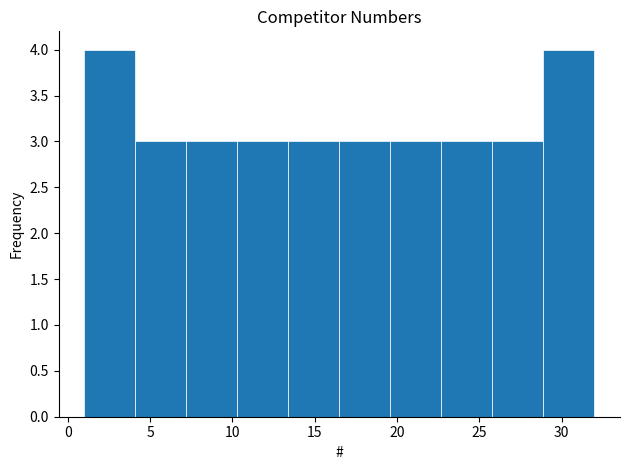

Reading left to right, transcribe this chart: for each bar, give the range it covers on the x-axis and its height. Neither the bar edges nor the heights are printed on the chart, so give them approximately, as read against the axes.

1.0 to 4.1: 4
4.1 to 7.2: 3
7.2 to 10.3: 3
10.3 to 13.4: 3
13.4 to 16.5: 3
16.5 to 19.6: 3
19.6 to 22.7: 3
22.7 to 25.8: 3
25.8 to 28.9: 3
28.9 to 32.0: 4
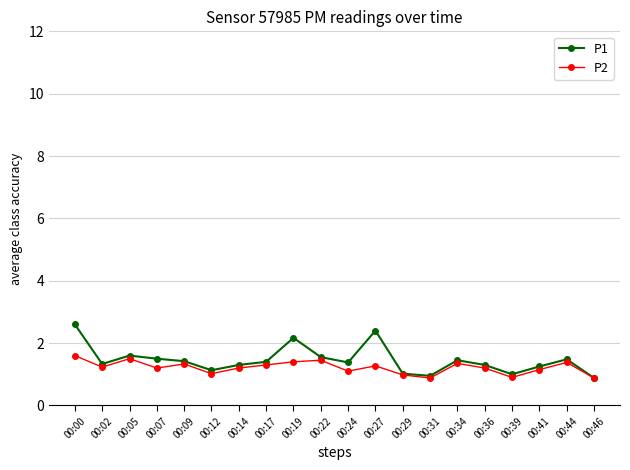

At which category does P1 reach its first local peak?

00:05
------------------------
* TO DO *
Convert the text lines of the rows above into a JSON list of strings, one string per line, leaving out blank lines and the pictures.

* ANSWER SECTION *
[
  "Reading left to right, transcribe this chart: for each bar, give the range it covers on the x-axis and its height. Neither the bar edges nor the heights are printed on the chart, so give them approximately, as read against the axes.",
  "1.0 to 4.1: 4",
  "4.1 to 7.2: 3",
  "7.2 to 10.3: 3",
  "10.3 to 13.4: 3",
  "13.4 to 16.5: 3",
  "16.5 to 19.6: 3",
  "19.6 to 22.7: 3",
  "22.7 to 25.8: 3",
  "25.8 to 28.9: 3",
  "28.9 to 32.0: 4",
  "At which category does P1 reach its first local peak?",
  "00:05"
]